An alternative form education called democratic education can be of use to us. Fahey and Hooks champion this as an emancipatory form of education, consistent with the philosophy of learning for life encapsulated in the Latin phrase above. Democratic education starts with a different assumption of student. Fahey describes children as ‘natural learners, each with distinct interests, abilities and rates of cognitive, emotional and social growth.’ For Fahey, what matters most is not ‘facts’ or ‘figures’, which will be easily forgotten, but the ‘emotional impacts’ of the educational experience and the student’s personality after school.The goal of education is to create ‘happy, healthy, well-adjusted, self-directed, self-actualizing person’. To achieve this, Fahey stipulates five principles of democratic education that are essential: tailoring education to suit the student’s ‘way’ in his or her own time; providing a safe and supportive environment that takes into account student’s emotional readiness; offering a wide range of choices to suit student’s interests and natural strengths rather than fostering coercive structural relationships; using the ‘learning to learn‘ approach instead of focusing on ‘content mastery’; creating a ‘self-governed’ community whereby students are involved in the decision-making processes that affect their learning experience.
Hooks would agree with Fahey that democratic education system is different from an authoritarian one.

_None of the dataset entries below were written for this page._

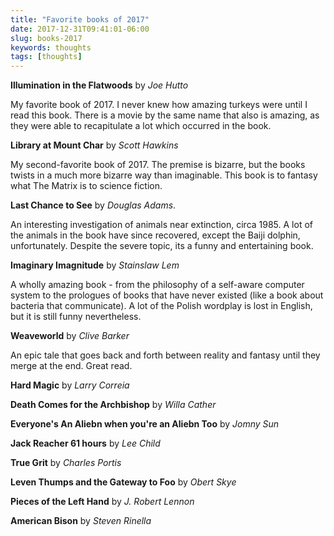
```yaml
---
title: "Favorite books of 2017"
date: 2017-12-31T09:41:01-06:00
slug: books-2017
keywords: thoughts
tags: [thoughts]
---
```


**Illumination in the Flatwoods** by *Joe Hutto*

My favorite book of 2017. I never knew how amazing turkeys were until I read this book. There is a movie by the same name that also is amazing, as they were able to recapitulate a lot which occurred in the book.

**Library at Mount Char** by *Scott Hawkins*

My second-favorite book of 2017. The premise is bizarre, but the books twists in a much more bizarre way than imaginable. This book is to fantasy what The Matrix is to science fiction.

**Last Chance to See** by *Douglas Adams*. 

An interesting investigation of animals near extinction, circa 1985. A lot of the animals in the book have since recovered, except the Baiji dolphin, unfortunately. Despite the severe topic, its a funny and entertaining book.

**Imaginary Imagnitude** by *Stainslaw Lem*

A wholly amazing book - from the philosophy of a self-aware computer system to the prologues of books that have never existed (like a book about bacteria that communicate). A lot of the Polish wordplay is lost in English, but it is still funny nevertheless.

**Weaveworld** by *Clive Barker*

An epic tale that goes back and forth between reality and fantasy until they merge at the end. Great read.



**Hard Magic** by *Larry Correia*

**Death Comes for the Archbishop** by *Willa Cather*

**Everyone's An Aliebn when you're an Aliebn Too** by *Jomny Sun*

**Jack Reacher 61 hours** by *Lee Child*

**True Grit** by *Charles Portis*

**Leven Thumps and the Gateway to Foo** by *Obert Skye*

**Pieces of the Left Hand** by *J. Robert Lennon*

**American Bison** by *Steven Rinella*
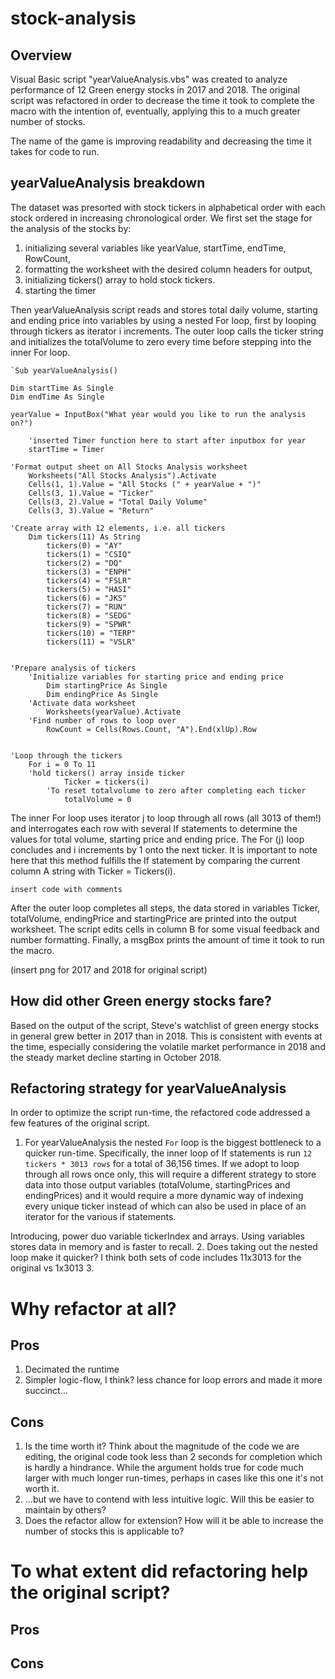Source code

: # stock-analysis

## Overview
Visual Basic script "yearValueAnalysis.vbs" was created to analyze performance of 12 Green energy stocks in 2017 and 2018. The original script was refactored in order to decrease the time it took to complete the macro with the intention of, eventually, applying this to a much greater number of stocks.

The name of the game is improving readability and decreasing the time it takes for code to run. 

## yearValueAnalysis breakdown
The dataset was presorted with stock tickers in alphabetical order with each stock ordered in increasing chronological order. We first set the stage for the analysis of the stocks by: 
1. initializing several variables like yearValue, startTime, endTime, RowCount, 
2. formatting the worksheet with the desired column headers for output,
3. initializing tickers() array to hold stock tickers.
4. starting the timer

Then yearValueAnalysis script reads and stores total daily volume, starting and ending price into variables by using a nested For loop, first by looping through tickers as iterator i increments. The outer loop calls the ticker string and initializes the totalVolume to zero every time before stepping into the inner For loop.
```
`Sub yearValueAnalysis()

Dim startTime As Single
Dim endTime As Single

yearValue = InputBox("What year would you like to run the analysis on?")

    'inserted Timer function here to start after inputbox for year
    startTime = Timer

'Format output sheet on All Stocks Analysis worksheet
    Worksheets("All Stocks Analysis").Activate
    Cells(1, 1).Value = "All Stocks (" + yearValue + ")"
    Cells(3, 1).Value = "Ticker"
    Cells(3, 2).Value = "Total Daily Volume"
    Cells(3, 3).Value = "Return"

'Create array with 12 elements, i.e. all tickers
    Dim tickers(11) As String
        tickers(0) = "AY"
        tickers(1) = "CSIQ"
        tickers(2) = "DQ"
        tickers(3) = "ENPH"
        tickers(4) = "FSLR"
        tickers(5) = "HASI"
        tickers(6) = "JKS"
        tickers(7) = "RUN"
        tickers(8) = "SEDG"
        tickers(9) = "SPWR"
        tickers(10) = "TERP"
        tickers(11) = "VSLR"
    

'Prepare analysis of tickers
    'Initialize variables for starting price and ending price
        Dim startingPrice As Single
        Dim endingPrice As Single
    'Activate data worksheet
        Worksheets(yearValue).Activate
    'Find number of rows to loop over
        RowCount = Cells(Rows.Count, "A").End(xlUp).Row


'Loop through the tickers
    For i = 0 To 11
    'hold tickers() array inside ticker
            Ticker = tickers(i)
        'To reset totalvolume to zero after completing each ticker
            totalVolume = 0
```

The inner For loop uses iterator j to loop through all rows (all 3013 of them!) and interrogates each row with several If statements to determine the values for total volume, starting price and ending price. The For (j) loop concludes and i increments by 1 onto the next ticker. It is important to note here that this method fulfills the If statement by comparing the current column A string with Ticker = Tickers(i).

`insert code with comments`

After the outer loop completes all steps, the data stored in variables Ticker, totalVolume, endingPrice and startingPrice are printed into the output worksheet. The script edits cells in column B for some visual feedback and number formatting. Finally, a msgBox prints the amount of time it took to run the macro. 

(insert png for 2017 and 2018 for original script)

## How did other Green energy stocks fare?
Based on the output of the script, Steve's watchlist of green energy stocks in general grew better in 2017 than in 2018. This is consistent with events at the time, especially considering the volatile market performance in 2018 and the steady market decline starting in October 2018. 

## Refactoring strategy for yearValueAnalysis
In order to optimize the script run-time, the refactored code addressed a few features of the original script.

1. For yearValueAnalysis the nested `For` loop is the biggest bottleneck to a quicker run-time. Specifically, the inner loop of If statements is run `12 tickers * 3013 rows` for a total of 36,156 times. If we adopt to loop through all rows once only, this will require a different strategy to store data into those output variables (totalVolume, startingPrices and endingPrices) and it would require a more dynamic way of indexing every unique ticker instead of  which can also be used in place of an iterator for the various if statements.

Introducing, power duo variable tickerIndex and arrays.
Using variables stores data in memory and is faster to recall. 
2. Does taking out the nested loop make it quicker? I think both sets of code includes 11x3013 for the original vs 1x3013 
3. 

# Why refactor at all? 
## Pros
1. Decimated the runtime
2. Simpler logic-flow, I think? less chance for loop errors and made it more succinct...

## Cons
1. Is the time worth it? Think about the magnitude of the code we are editing, the original code took less than 2 seconds for completion which is hardly a hindrance. While the argument holds true for code much larger with much longer run-times, perhaps in cases like this one it's not worth it.
2. ...but we have to contend with less intuitive logic. Will this be easier to maintain by others? 
3. Does the refactor allow for extension? How will it be able to increase the number of stocks this is applicable to?

# To what extent did refactoring help the original script?
## Pros 


## Cons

The former instills an excitement of learning in the student rather than forcing them to just absorb information. It encourages active, progressive learning based on critical inquiry, creativity and conversation, rather than one-way communication. It is also linked to the real world through its inclusivity as it ‘enable [sic] educators to teach and share knowledge in a manner that does not reinforce existing structures of domination (those of race, gender, class, and religious hierarchies)’. 
At this stage, it is probably hard to visualize this form of education in Indonesia. Our classroom often consists of 30 to 40 students. How are we going to tailor education to suit  each student’s way in his or her own time? How are we going to create a safe and supportive environment when the culture is of hierarchical relationship between teacher and student or between senior and junior? How are we going to create a self-governed community when students are so used to get spoon-fed by their teachers? Of course, these are valid questions that need to be taken into account. However, technical issues aside, this form of education is worth our investment as it enables us to envision a different kind of outcomes. Democratic education is geared towards preparing our young generation not only for good grades or jobs but also for life. Life in which every individual is empowered and life where diversity is appreciated and celebrated.